Top of EXTRACTED ENTRIES

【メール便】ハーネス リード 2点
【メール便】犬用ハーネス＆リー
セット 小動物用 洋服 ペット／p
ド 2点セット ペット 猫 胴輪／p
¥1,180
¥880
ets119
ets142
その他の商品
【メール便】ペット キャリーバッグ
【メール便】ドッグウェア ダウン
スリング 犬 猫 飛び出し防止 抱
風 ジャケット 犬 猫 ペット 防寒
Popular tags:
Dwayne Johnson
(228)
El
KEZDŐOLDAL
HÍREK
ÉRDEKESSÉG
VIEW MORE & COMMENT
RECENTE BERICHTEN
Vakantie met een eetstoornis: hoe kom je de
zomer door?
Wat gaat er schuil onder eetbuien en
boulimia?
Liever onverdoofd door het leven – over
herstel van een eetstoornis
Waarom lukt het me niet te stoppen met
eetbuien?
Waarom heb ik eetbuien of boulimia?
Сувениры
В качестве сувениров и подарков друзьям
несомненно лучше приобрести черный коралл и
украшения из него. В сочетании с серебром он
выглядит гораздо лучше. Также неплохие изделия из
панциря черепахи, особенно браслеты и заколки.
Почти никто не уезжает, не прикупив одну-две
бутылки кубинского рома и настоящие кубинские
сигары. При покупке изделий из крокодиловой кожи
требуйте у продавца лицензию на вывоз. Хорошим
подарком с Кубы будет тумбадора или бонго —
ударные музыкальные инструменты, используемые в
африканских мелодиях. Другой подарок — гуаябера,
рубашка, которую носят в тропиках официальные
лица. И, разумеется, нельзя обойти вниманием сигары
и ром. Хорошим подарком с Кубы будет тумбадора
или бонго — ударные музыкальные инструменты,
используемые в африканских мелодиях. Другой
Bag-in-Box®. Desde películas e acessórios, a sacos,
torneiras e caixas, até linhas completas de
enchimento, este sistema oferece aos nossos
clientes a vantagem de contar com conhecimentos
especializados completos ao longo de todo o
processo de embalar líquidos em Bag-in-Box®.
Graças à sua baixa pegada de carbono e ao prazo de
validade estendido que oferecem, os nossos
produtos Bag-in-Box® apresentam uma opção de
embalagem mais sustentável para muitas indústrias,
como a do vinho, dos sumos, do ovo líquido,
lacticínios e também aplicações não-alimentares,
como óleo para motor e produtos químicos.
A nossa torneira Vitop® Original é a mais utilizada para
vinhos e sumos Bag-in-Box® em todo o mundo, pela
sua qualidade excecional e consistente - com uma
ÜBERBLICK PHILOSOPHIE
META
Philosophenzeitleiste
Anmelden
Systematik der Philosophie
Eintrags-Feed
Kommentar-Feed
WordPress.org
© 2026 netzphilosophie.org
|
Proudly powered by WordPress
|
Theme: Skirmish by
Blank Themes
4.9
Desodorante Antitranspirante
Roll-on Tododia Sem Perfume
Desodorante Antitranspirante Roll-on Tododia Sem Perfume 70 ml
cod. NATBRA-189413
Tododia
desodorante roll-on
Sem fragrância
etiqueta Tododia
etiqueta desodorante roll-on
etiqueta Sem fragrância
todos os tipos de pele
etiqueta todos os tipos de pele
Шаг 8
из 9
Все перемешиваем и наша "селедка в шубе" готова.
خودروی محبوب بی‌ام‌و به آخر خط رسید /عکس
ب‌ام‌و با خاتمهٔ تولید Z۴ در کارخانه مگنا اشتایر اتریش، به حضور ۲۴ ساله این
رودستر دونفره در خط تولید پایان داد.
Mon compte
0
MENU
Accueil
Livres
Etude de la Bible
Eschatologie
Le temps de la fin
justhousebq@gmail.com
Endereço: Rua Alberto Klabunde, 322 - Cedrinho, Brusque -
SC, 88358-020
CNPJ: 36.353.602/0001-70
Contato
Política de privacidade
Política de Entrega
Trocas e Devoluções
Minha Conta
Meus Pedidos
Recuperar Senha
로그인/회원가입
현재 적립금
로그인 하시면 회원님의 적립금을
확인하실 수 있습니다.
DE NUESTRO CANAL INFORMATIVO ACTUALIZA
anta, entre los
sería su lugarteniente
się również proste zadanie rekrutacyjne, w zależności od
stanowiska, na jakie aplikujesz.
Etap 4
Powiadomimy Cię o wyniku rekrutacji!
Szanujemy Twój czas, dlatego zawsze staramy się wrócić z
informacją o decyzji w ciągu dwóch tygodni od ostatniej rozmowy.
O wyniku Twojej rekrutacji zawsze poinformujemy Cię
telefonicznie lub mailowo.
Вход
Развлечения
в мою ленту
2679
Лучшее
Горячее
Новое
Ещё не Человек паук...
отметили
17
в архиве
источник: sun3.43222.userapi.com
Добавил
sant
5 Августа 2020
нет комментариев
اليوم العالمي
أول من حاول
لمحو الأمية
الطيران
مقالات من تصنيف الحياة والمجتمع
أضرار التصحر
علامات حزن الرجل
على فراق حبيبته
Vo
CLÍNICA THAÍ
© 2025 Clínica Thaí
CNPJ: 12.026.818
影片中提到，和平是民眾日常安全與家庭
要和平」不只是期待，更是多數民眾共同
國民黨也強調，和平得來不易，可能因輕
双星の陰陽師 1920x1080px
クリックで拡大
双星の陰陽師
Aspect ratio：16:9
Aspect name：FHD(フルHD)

Bottom of EXTRACTED ENTRIES

== INSTRUCTIONS FOR THE TASK ==
Repeat all the records above, swapping "eetstoornis" for "eetprobleem" everywhere and leaving everything else unchanged.

== EXERCISE OUTPUT ==
【メール便】ハーネス リード 2点
【メール便】犬用ハーネス＆リー
セット 小動物用 洋服 ペット／p
ド 2点セット ペット 猫 胴輪／p
¥1,180
¥880
ets119
ets142
その他の商品
【メール便】ペット キャリーバッグ
【メール便】ドッグウェア ダウン
スリング 犬 猫 飛び出し防止 抱
風 ジャケット 犬 猫 ペット 防寒
Popular tags:
Dwayne Johnson
(228)
El
KEZDŐOLDAL
HÍREK
ÉRDEKESSÉG
VIEW MORE & COMMENT
RECENTE BERICHTEN
Vakantie met een eetprobleem: hoe kom je de
zomer door?
Wat gaat er schuil onder eetbuien en
boulimia?
Liever onverdoofd door het leven – over
herstel van een eetprobleem
Waarom lukt het me niet te stoppen met
eetbuien?
Waarom heb ik eetbuien of boulimia?
Сувениры
В качестве сувениров и подарков друзьям
несомненно лучше приобрести черный коралл и
украшения из него. В сочетании с серебром он
выглядит гораздо лучше. Также неплохие изделия из
панциря черепахи, особенно браслеты и заколки.
Почти никто не уезжает, не прикупив одну-две
бутылки кубинского рома и настоящие кубинские
сигары. При покупке изделий из крокодиловой кожи
требуйте у продавца лицензию на вывоз. Хорошим
подарком с Кубы будет тумбадора или бонго —
ударные музыкальные инструменты, используемые в
африканских мелодиях. Другой подарок — гуаябера,
рубашка, которую носят в тропиках официальные
лица. И, разумеется, нельзя обойти вниманием сигары
и ром. Хорошим подарком с Кубы будет тумбадора
или бонго — ударные музыкальные инструменты,
используемые в африканских мелодиях. Другой
Bag-in-Box®. Desde películas e acessórios, a sacos,
torneiras e caixas, até linhas completas de
enchimento, este sistema oferece aos nossos
clientes a vantagem de contar com conhecimentos
especializados completos ao longo de todo o
processo de embalar líquidos em Bag-in-Box®.
Graças à sua baixa pegada de carbono e ao prazo de
validade estendido que oferecem, os nossos
produtos Bag-in-Box® apresentam uma opção de
embalagem mais sustentável para muitas indústrias,
como a do vinho, dos sumos, do ovo líquido,
lacticínios e também aplicações não-alimentares,
como óleo para motor e produtos químicos.
A nossa torneira Vitop® Original é a mais utilizada para
vinhos e sumos Bag-in-Box® em todo o mundo, pela
sua qualidade excecional e consistente - com uma
ÜBERBLICK PHILOSOPHIE
META
Philosophenzeitleiste
Anmelden
Systematik der Philosophie
Eintrags-Feed
Kommentar-Feed
WordPress.org
© 2026 netzphilosophie.org
|
Proudly powered by WordPress
|
Theme: Skirmish by
Blank Themes
4.9
Desodorante Antitranspirante
Roll-on Tododia Sem Perfume
Desodorante Antitranspirante Roll-on Tododia Sem Perfume 70 ml
cod. NATBRA-189413
Tododia
desodorante roll-on
Sem fragrância
etiqueta Tododia
etiqueta desodorante roll-on
etiqueta Sem fragrância
todos os tipos de pele
etiqueta todos os tipos de pele
Шаг 8
из 9
Все перемешиваем и наша "селедка в шубе" готова.
خودروی محبوب بی‌ام‌و به آخر خط رسید /عکس
ب‌ام‌و با خاتمهٔ تولید Z۴ در کارخانه مگنا اشتایر اتریش، به حضور ۲۴ ساله این
رودستر دونفره در خط تولید پایان داد.
Mon compte
0
MENU
Accueil
Livres
Etude de la Bible
Eschatologie
Le temps de la fin
justhousebq@gmail.com
Endereço: Rua Alberto Klabunde, 322 - Cedrinho, Brusque -
SC, 88358-020
CNPJ: 36.353.602/0001-70
Contato
Política de privacidade
Política de Entrega
Trocas e Devoluções
Minha Conta
Meus Pedidos
Recuperar Senha
로그인/회원가입
현재 적립금
로그인 하시면 회원님의 적립금을
확인하실 수 있습니다.
DE NUESTRO CANAL INFORMATIVO ACTUALIZA
anta, entre los
sería su lugarteniente
się również proste zadanie rekrutacyjne, w zależności od
stanowiska, na jakie aplikujesz.
Etap 4
Powiadomimy Cię o wyniku rekrutacji!
Szanujemy Twój czas, dlatego zawsze staramy się wrócić z
informacją o decyzji w ciągu dwóch tygodni od ostatniej rozmowy.
O wyniku Twojej rekrutacji zawsze poinformujemy Cię
telefonicznie lub mailowo.
Вход
Развлечения
в мою ленту
2679
Лучшее
Горячее
Новое
Ещё не Человек паук...
отметили
17
в архиве
источник: sun3.43222.userapi.com
Добавил
sant
5 Августа 2020
нет комментариев
اليوم العالمي
أول من حاول
لمحو الأمية
الطيران
مقالات من تصنيف الحياة والمجتمع
أضرار التصحر
علامات حزن الرجل
على فراق حبيبته
Vo
CLÍNICA THAÍ
© 2025 Clínica Thaí
CNPJ: 12.026.818
影片中提到，和平是民眾日常安全與家庭
要和平」不只是期待，更是多數民眾共同
國民黨也強調，和平得來不易，可能因輕
双星の陰陽師 1920x1080px
クリックで拡大
双星の陰陽師
Aspect ratio：16:9
Aspect name：FHD(フルHD)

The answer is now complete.